Material for this task:
§

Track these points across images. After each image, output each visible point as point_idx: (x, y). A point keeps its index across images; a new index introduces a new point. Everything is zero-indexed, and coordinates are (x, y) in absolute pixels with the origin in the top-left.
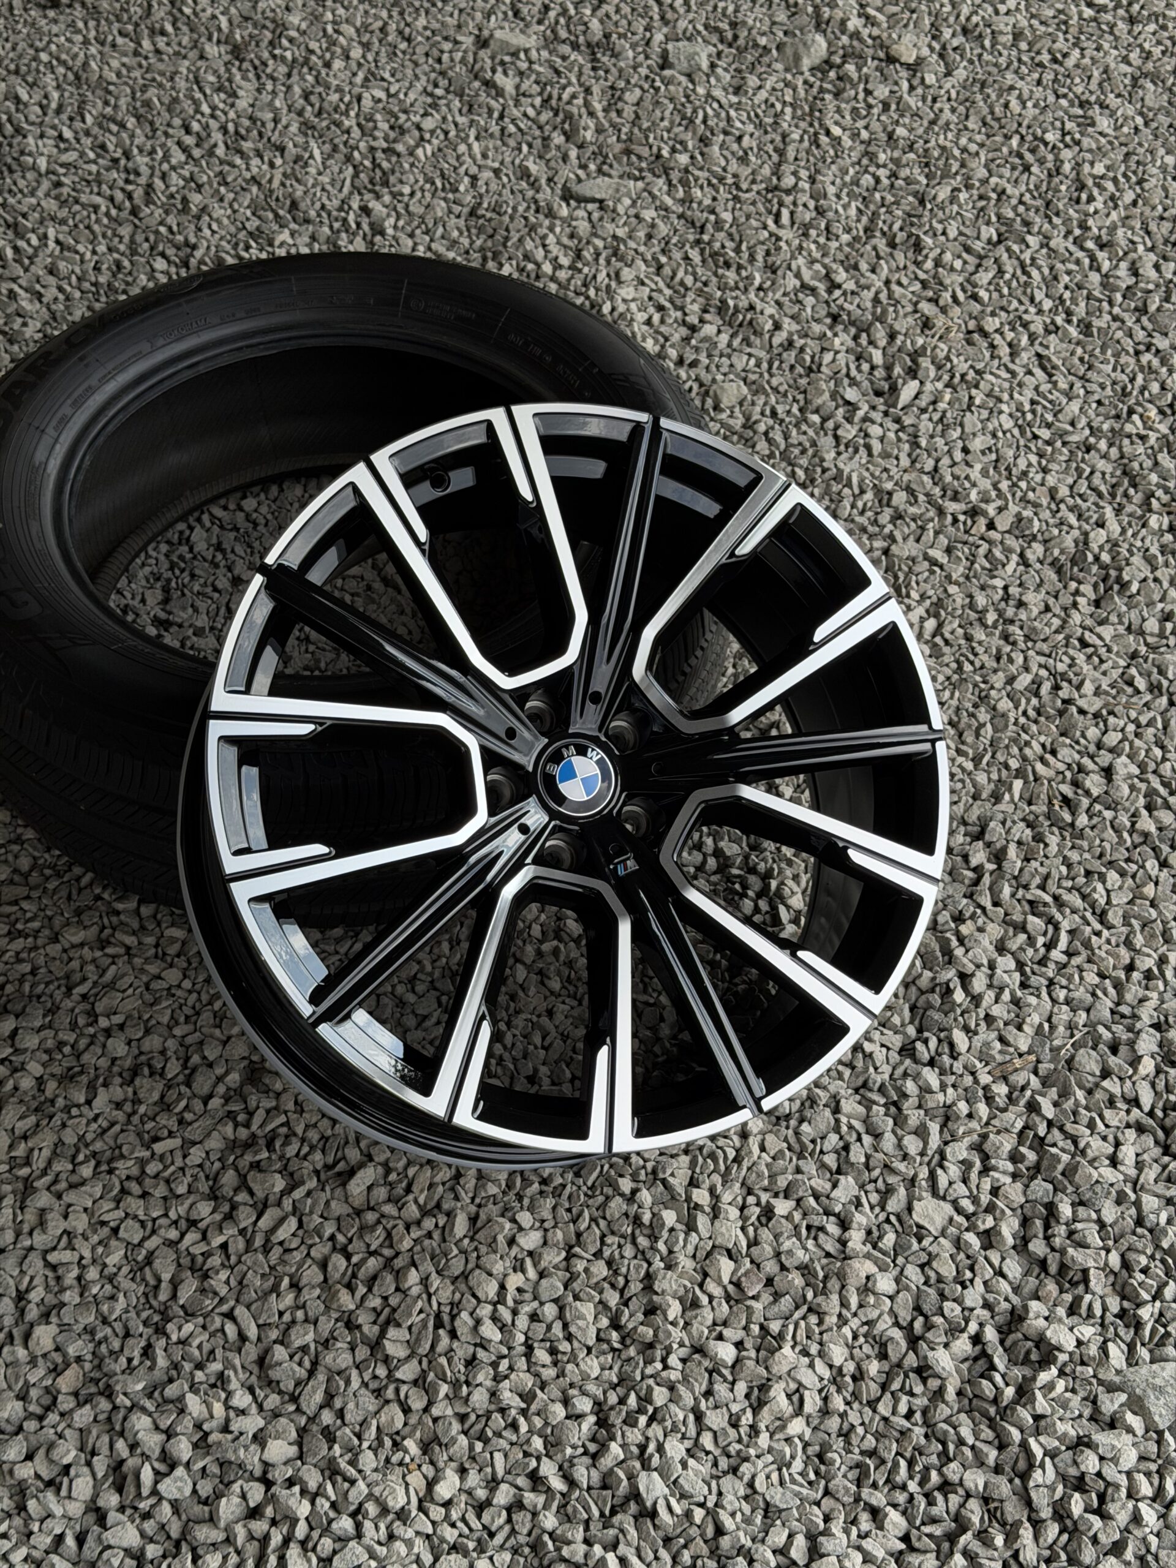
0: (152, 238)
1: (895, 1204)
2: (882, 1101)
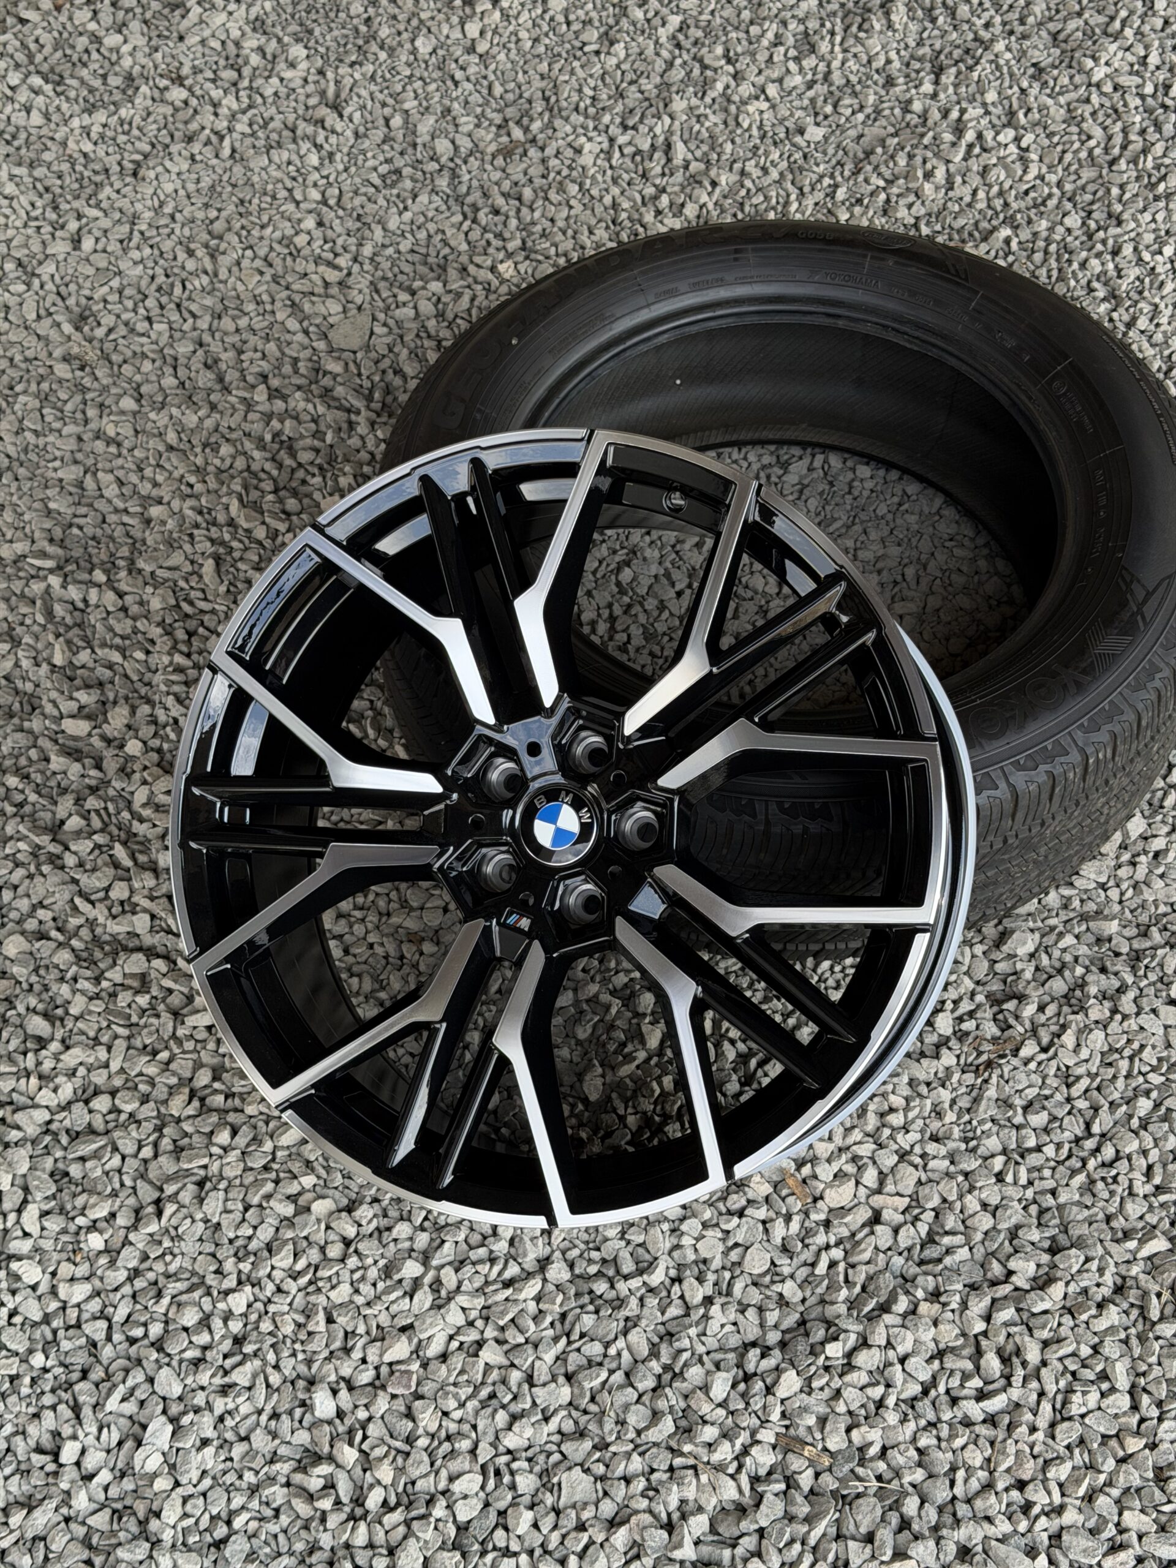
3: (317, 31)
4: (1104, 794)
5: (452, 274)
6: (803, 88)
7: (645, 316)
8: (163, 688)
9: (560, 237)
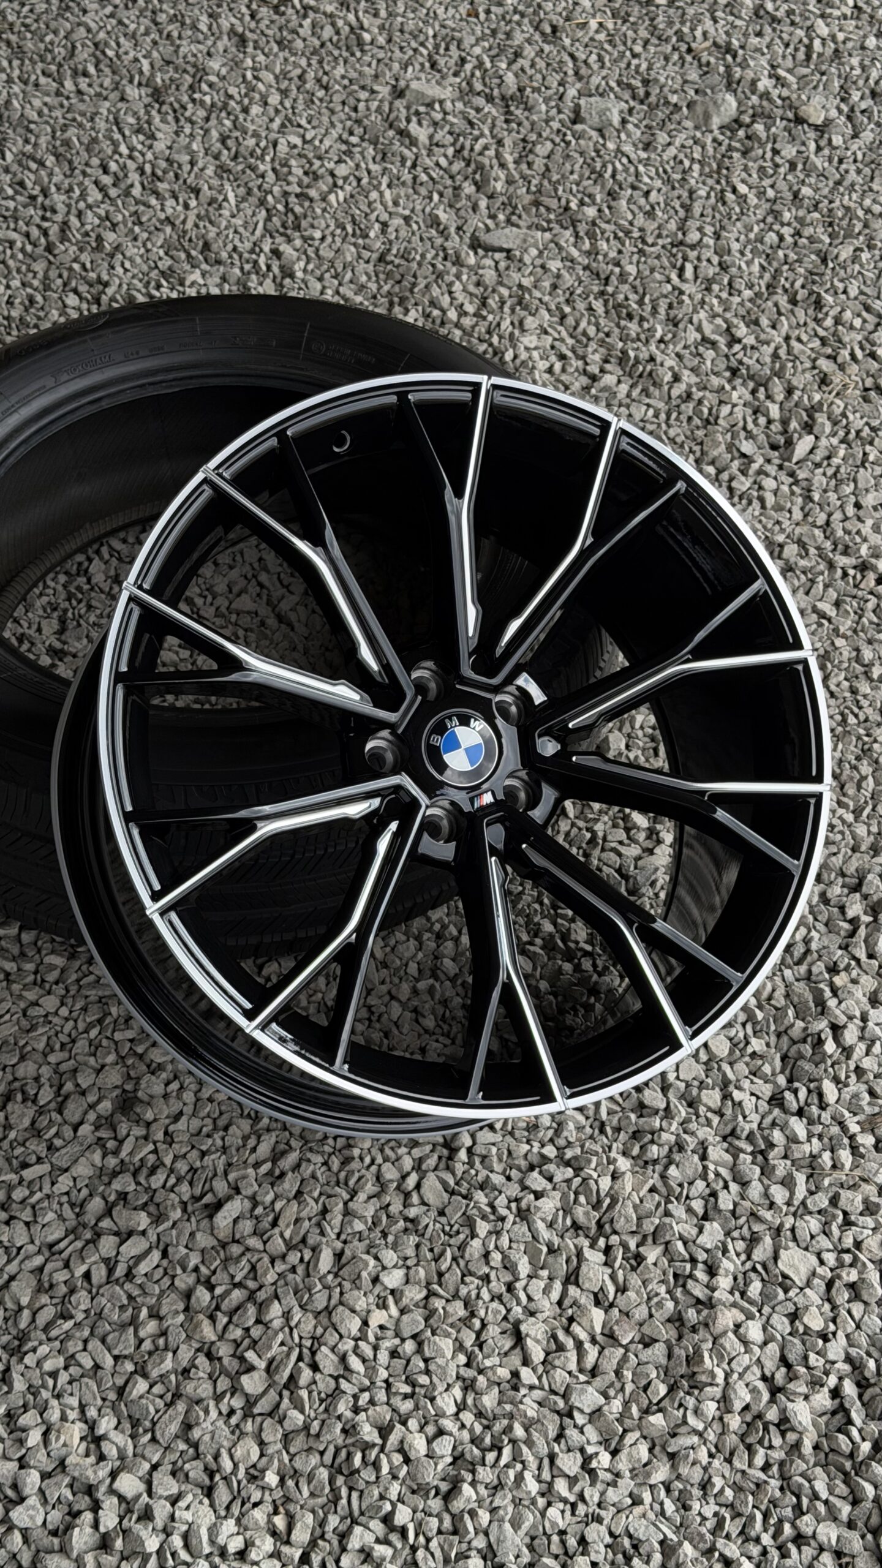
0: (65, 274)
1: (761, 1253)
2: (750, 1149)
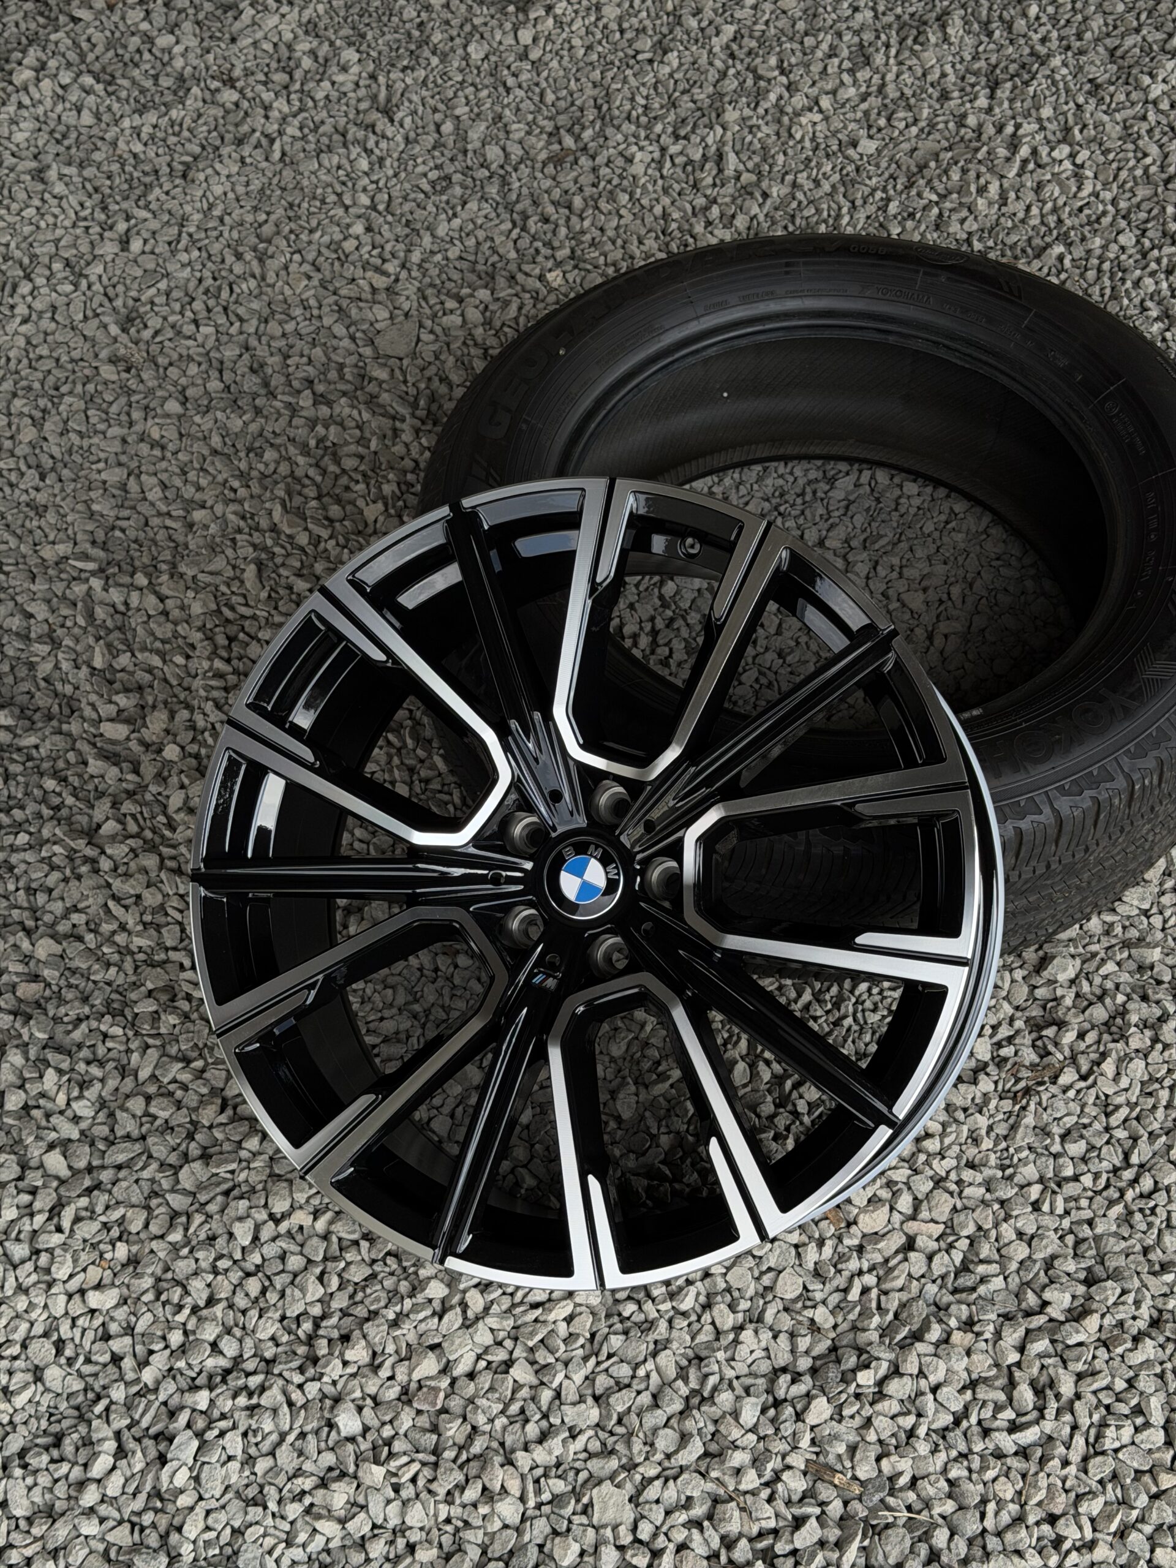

§

Task item: Copy out every line of the records above word for word, leaving out the pictures.

Reply to the exercise:
Track these points across images. After each image, output each visible point as point_idx: (x, y). A point keeps its index across images; a new index introduces a new point. Everything is zero-indexed, and coordinates are (x, y) in absolute pixels with the origin in the top-left.
0: (152, 238)
1: (895, 1204)
2: (882, 1101)
3: (317, 31)
4: (1104, 794)
5: (452, 274)
6: (803, 88)
7: (645, 316)
8: (163, 688)
9: (560, 237)
0: (65, 274)
1: (761, 1253)
2: (750, 1149)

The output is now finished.